Но достаточно ли это для большого артиста? Не объясняются ли все толки о «конце» Фэрбенкса просто тем, что публика, наконец, потребовала от самого любимого своего артиста более сложной и глубокой игры?

Будем надеяться, что рано или поздно Фэрбенкс сумеет ответить на это справедливое требование.

Печатается по: Возрождение (Париж). 1928. 1 марта.

Диана Карен ЕВРОПЕЙСКИЕ КИНОАРТИСТЫ В АМЕРИКЕ. ЯННИНГС И МУРНАУ

Среди новых американских фильм, идущих сейчас в Париже, две напомнили нам о двух европейских именах, лишь недавно замеченных за океаном и уже приобретающих там уважение и широкую популярность.

Я говорю о двух немецких именах первой величины: о режиссере Мурнау и артисте Эмиле Яннингсе. Первый поставил фильму «Aurore», второй выступил в картине «Quand la chair succombe». К сожалению, эти два имени, идеально дополняющие друг друга, оказались разъединенными и от этого потеряли кое-что в силе и выразительности.

Любители экрана помнят, вероятно, картину «УФЫ» «Der letzte Mann». В этой фильме главную роль играл Яннингс, ставил ее Мурнау. Фильма имела заслуженный успех, американцы заметили режиссера и главного артиста и пригласили их к себе. Картина в самом деле была выдающейся. Так как сейчас ее нигде не показывают, мне хочется напомнить сценарий этой фильмы.
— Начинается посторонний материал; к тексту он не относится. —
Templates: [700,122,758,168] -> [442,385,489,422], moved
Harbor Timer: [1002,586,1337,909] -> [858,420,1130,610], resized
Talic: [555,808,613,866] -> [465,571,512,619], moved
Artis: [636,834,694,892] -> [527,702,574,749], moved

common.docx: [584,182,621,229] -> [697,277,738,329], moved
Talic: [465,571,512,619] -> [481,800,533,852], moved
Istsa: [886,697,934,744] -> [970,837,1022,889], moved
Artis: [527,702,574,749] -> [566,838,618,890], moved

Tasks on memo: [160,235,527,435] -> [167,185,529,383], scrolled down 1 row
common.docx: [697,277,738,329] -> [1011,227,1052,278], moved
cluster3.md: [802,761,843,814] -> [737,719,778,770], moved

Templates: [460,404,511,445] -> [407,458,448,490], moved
Швейцар большого отеля по старости получает расчет. Это – жестокий удар для его самолюбия и благосостояния. Потеряв уважение своих соседей: привратников, сапожников и других маленьких людей, он быстро опускается в их глазах. К картине приделан благополучный конец, как бы подаренный несчастному герою. На него сваливается миллионое наследство, и он с очаровательной наивностью и грубой сердечностью делает добро тем, кто не презирал его в несчастье.